- [Data shown]:
*** Begin section ***
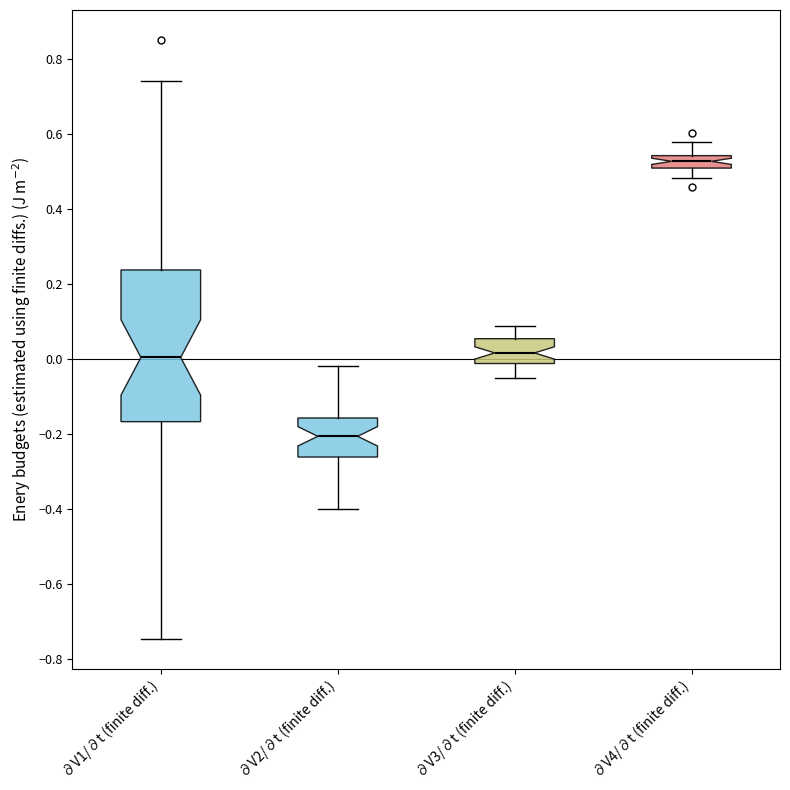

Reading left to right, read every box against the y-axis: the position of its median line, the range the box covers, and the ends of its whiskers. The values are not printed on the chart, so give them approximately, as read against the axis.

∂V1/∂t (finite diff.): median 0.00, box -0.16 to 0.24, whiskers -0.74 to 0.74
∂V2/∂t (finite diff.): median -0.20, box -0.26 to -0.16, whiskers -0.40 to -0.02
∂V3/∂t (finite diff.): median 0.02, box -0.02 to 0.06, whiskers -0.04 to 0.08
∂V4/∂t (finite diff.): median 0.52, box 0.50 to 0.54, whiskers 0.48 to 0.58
*** End section ***
*** Begin section ***
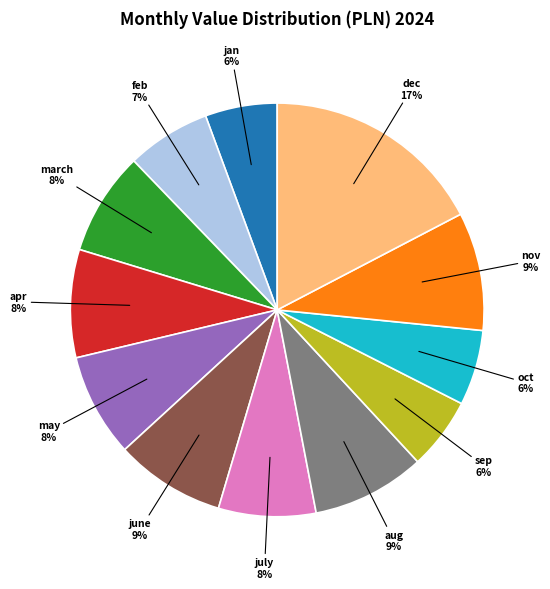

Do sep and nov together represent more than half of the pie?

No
*** End section ***
- [Try it]: Go through the items above and copy out each line containing the word "median". Only matches with the same capitalization count.

- [Result]:
Reading left to right, read every box against the y-axis: the position of its median line, the range the box covers, and the ends of its whiskers. The values are not printed on the chart, so give them approximately, as read against the axis.
∂V1/∂t (finite diff.): median 0.00, box -0.16 to 0.24, whiskers -0.74 to 0.74
∂V2/∂t (finite diff.): median -0.20, box -0.26 to -0.16, whiskers -0.40 to -0.02
∂V3/∂t (finite diff.): median 0.02, box -0.02 to 0.06, whiskers -0.04 to 0.08
∂V4/∂t (finite diff.): median 0.52, box 0.50 to 0.54, whiskers 0.48 to 0.58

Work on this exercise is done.